The investigators caution they don’t have enough data to recommend change right now to the current practice of treating high-risk infants with prophylactic doses instead of therapeutic ones, but this infant’s case provides the rationale to start proof-of-principle studies in all high-risk newborns.
“Our next step is to find out if this is a highly unusual response to very early antiretroviral therapy or something we can actually replicate in other high-risk newborns,” says Persaud, who is also the scientific chair of the HIV Cure Committee of the International Maternal, Pediatric, Adolescent Clinical AIDS Trials (IMPAACT) network, a consortium of researchers and institutions that was critical in spearheading the earliest clinical trials of mother-to-child transmission and early treatment of infants 15 years ago.

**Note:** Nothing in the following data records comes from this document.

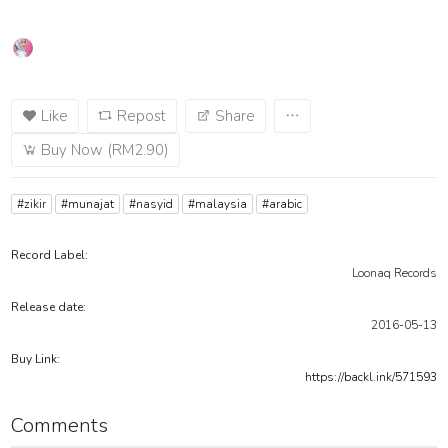
Like
Repost
Share
Buy Now (RM2.90)
#zikir
#munajat
#nasyid
#malaysia
#arabic
Record Label:
Loonaq Records
Release date:
2016-05-13
Buy Link:
https://backl.ink/571593
Comments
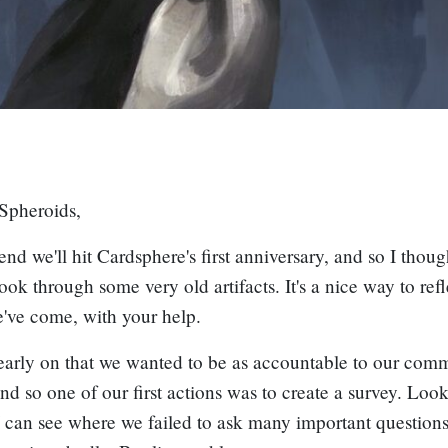
Spheroids,
nd we'll hit Cardsphere's first anniversary, and so I thoug
look through some very old artifacts. It's a nice way to ref
've come, with your help.
arly on that we wanted to be as accountable to our comm
and so one of our first actions was to create a survey. Lo
 I can see where we failed to ask many important questions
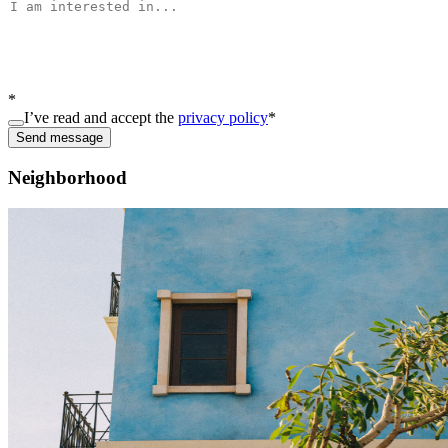
*
I’ve read and accept the
privacy policy
*
Send message
Neighborhood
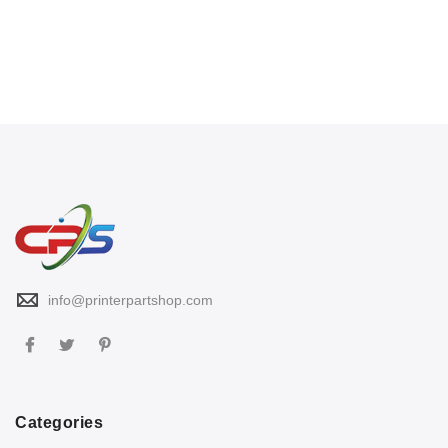
info@printerpartshop.com
Categories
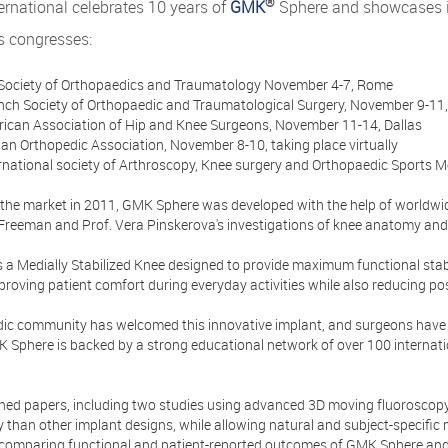
®
rnational celebrates 10 years of
GMK
Sphere and showcases it
s congresses:
an Society of Orthopaedics and Traumatology November 4-7, Rome
ench Society of Orthopaedic and Traumatological Surgery, November 9-11,
rican Association of Hip and Knee Surgeons, November 11-14, Dallas
lian Orthopedic Association, November 8-10, taking place virtually
ernational society of Arthroscopy, Knee surgery and Orthopaedic Sports M
 the market in 2011, GMK Sphere was developed with the help of worldwid
 Freeman and Prof. Vera Pinskerova's investigations of knee anatomy and
a Medially Stabilized Knee designed to provide maximum functional stabil
roving patient comfort during everyday activities while also reducing po
ic community has welcomed this innovative implant, and surgeons have 
 Sphere is backed by a strong educational network of over 100 internatio
shed papers, including two studies using advanced 3D moving fluorosco
ty than other implant designs, while allowing natural and subject-specific 
 comparing functional and patient-reported outcomes of GMK Sphere and o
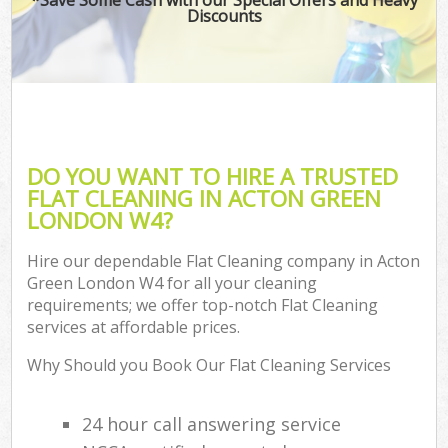
Discounts
DO YOU WANT TO HIRE A TRUSTED
FLAT CLEANING IN ACTON GREEN
LONDON W4?
Hire our dependable Flat Cleaning company in Acton
Green London W4 for all your cleaning
requirements; we offer top-notch Flat Cleaning
services at affordable prices.
Why Should you Book Our Flat Cleaning Services
24 hour call answering service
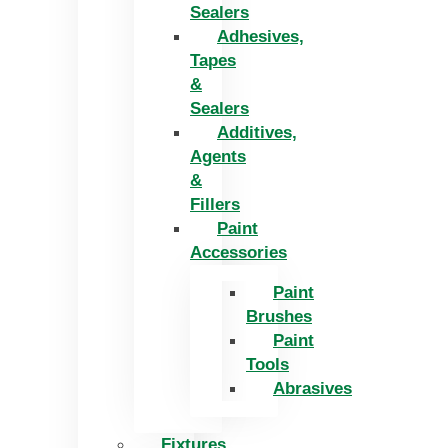
Sealers
Adhesives,
Tapes
&
Sealers
Additives,
Agents
&
Fillers
Paint
Accessories
Paint
Brushes
Paint
Tools
Abrasives
Fixtures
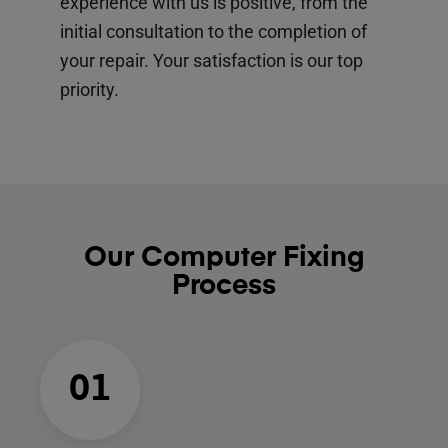
experience with us is positive, from the
initial consultation to the completion of
your repair. Your satisfaction is our top
priority.
Our Computer Fixing
Process
01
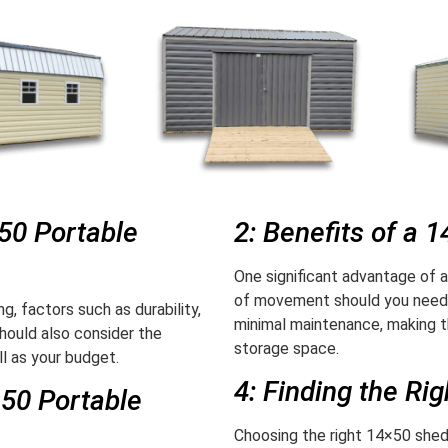
×50 Portable
2: Benefits of a 
One significant advantage of a
of movement should you need t
g, factors such as durability,
minimal maintenance, making t
hould also consider the
storage space.
l as your budget.
4: Finding the Ri
×50 Portable
Choosing the right 14×50 shed 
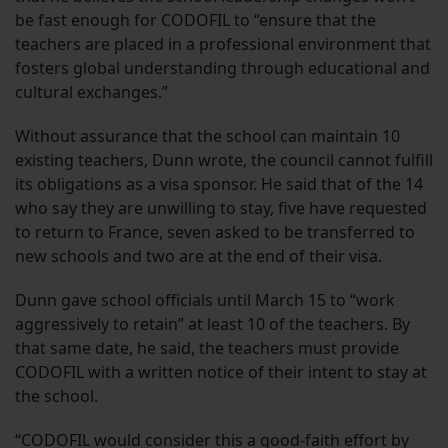
be fast enough for CODOFIL to “ensure that the
teachers are placed in a professional environment that
fosters global understanding through educational and
cultural exchanges.”
Without assurance that the school can maintain 10
existing teachers, Dunn wrote, the council cannot fulfill
its obligations as a visa sponsor. He said that of the 14
who say they are unwilling to stay, five have requested
to return to France, seven asked to be transferred to
new schools and two are at the end of their visa.
Dunn gave school officials until March 15 to “work
aggressively to retain” at least 10 of the teachers. By
that same date, he said, the teachers must provide
CODOFIL with a written notice of their intent to stay at
the school.
“CODOFIL would consider this a good-faith effort by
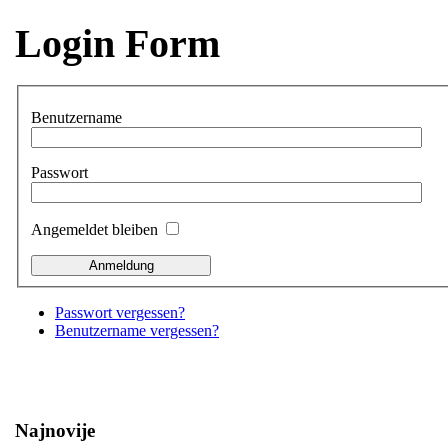
Login Form
Benutzername
Passwort
Angemeldet bleiben
Passwort vergessen?
Benutzername vergessen?
Najnovije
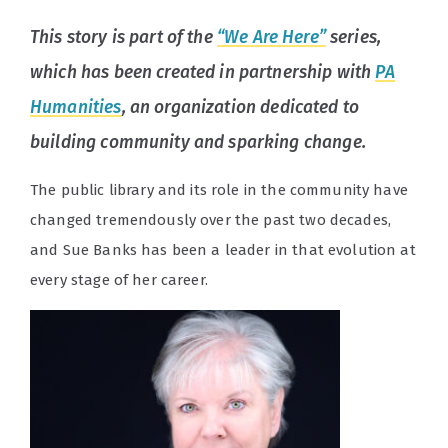
This story is part of the
“We Are Here”
series,
which has been created in partnership with
PA
Humanities
, an organization dedicated to
building community and sparking change.
The public library and its role in the community have
changed tremendously over the past two decades,
and Sue Banks has been a leader in that evolution at
every stage of her career.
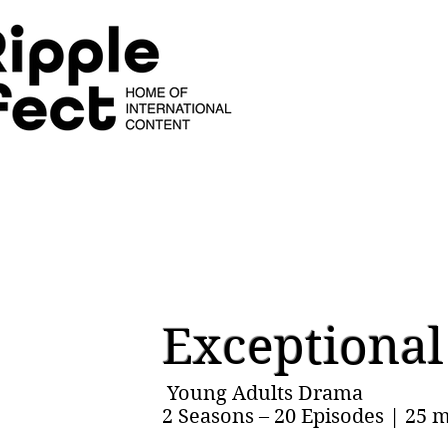
Exceptiona
Young Adults Drama
2 Seasons – 20 Episodes | 25 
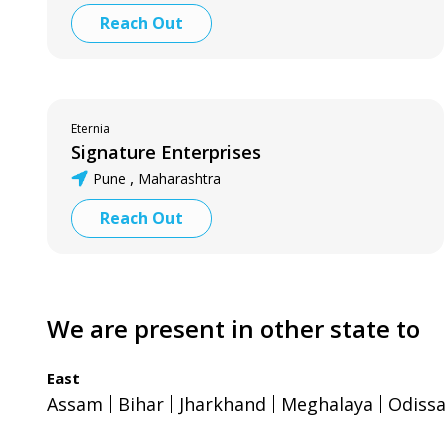
Reach Out
Eternia
Signature Enterprises
,
Pune
Maharashtra
Reach Out
We are present in other state to
East
Assam
Bihar
Jharkhand
Meghalaya
Odissa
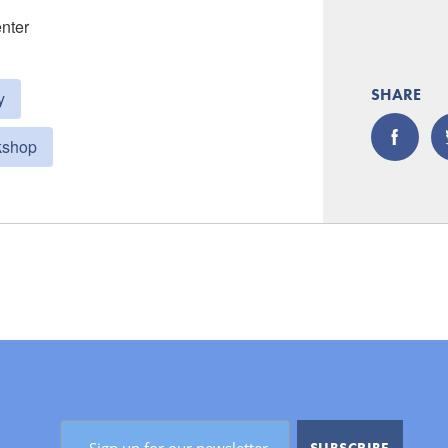
enter
SHARE
y
kshop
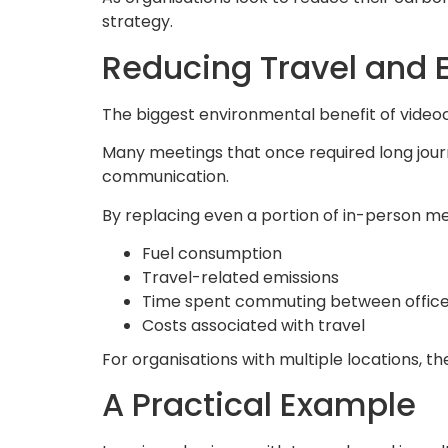
strategy.
Reducing Travel and 
The biggest environmental benefit of video
Many meetings that once required long journ
communication.
By replacing even a portion of in-person mee
Fuel consumption
Travel-related emissions
Time spent commuting between offic
Costs associated with travel
For organisations with multiple locations, t
A Practical Example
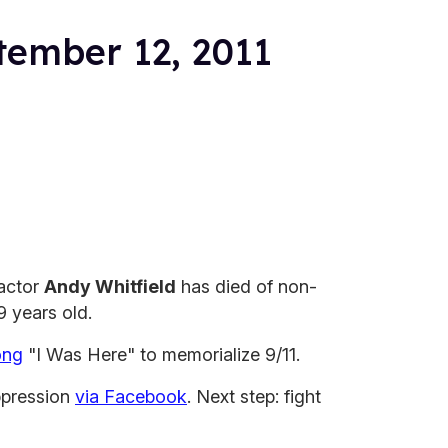
tember 12, 2011
actor
Andy Whitfield
has died of non-
 years old.
ong
"I Was Here" to memorialize 9/11.
ppression
via Facebook
. Next step: fight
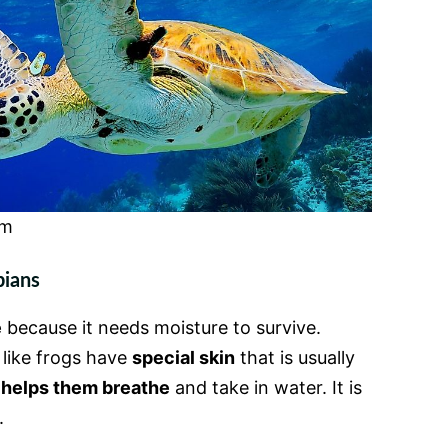
om
bians
e
because it needs moisture to survive.
 like frogs have
special skin
that is usually
n
helps them breathe
and take in water. It is
.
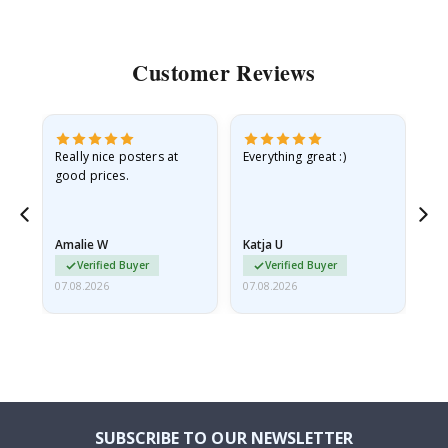
Customer Reviews
ame
Really nice posters at
Everything great :)
Fa
good prices.
pr
nd
Amalie W
Katja U
Gi
Verified Buyer
Verified Buyer
07.08.2026
07.08.2026
06.
SUBSCRIBE TO OUR NEWSLETTER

A single case of sterilizing cure also has been reported so far, the investigators note. It occurred in an HIV-positive man treated with a bone marrow transplant for leukemia. The bone marrow cells came from a donor with a rare genetic mutation of the white blood cells that renders some people resistant to HIV, a benefit that transferred to the recipient. However, HIV experts agree that such a complex treatment approach is neither feasible nor practical for the 33 million people worldwide infected with HIV.
“Complete viral eradication on a large scale is our long-term goal but, for now, remains out of reach, and our best chance may come from aggressive, timely and precisely targeted use of antiviral therapies in high-risk newborns as a way to achieve functional cure,” Luzuriaga says.
Despite the promise this approach holds for infected newborns, the researchers say preventing mother-to-child transmission remains the primary goal.
“Prevention really is the best cure, and we already have proven strategies that can prevent 98 percent of newborn infections by identifying and treating HIV-positive pregnant women,” says Gay, the pediatric HIV expert who provided treatment to the infant.
The second report, a small study of teens infected with HIV at birth, further clarifies the mechanism believed to be at play in the functionally cured infant described in the first report.
The report describes nine teenagers receiving antiretroviral therapy, but five of whom started treatment around 2 months of age. Ultrasensitive testing showed extremely low viral DNA levels in the blood of the five teens who received early ART, compared with the blood of the four teens who initiated ART later in childhood. Using sophisticated laboratory techniques, researchers were unable to detect dormant viral cells capable of replication from the early-treated teens. By contrast, such viral cells were readily cultured from the blood of the late-treated teens. Four of the five early-treated teens showed no HIV-specific antibodies on standard testing, but antibodies were detected in the blood of all four who started treatment late.
“Taken together, the findings of our two studies show that very early ART in infants prevents the development of long-term viral reservoirs, and in doing so, may put newborns on a path to long-term remission and on the road to a functional cure,” Persaud says.
“Our goal is to use these data to craft future therapeutic approaches that will ultimately spare children a lifetime of therapy,” Luzuriaga adds.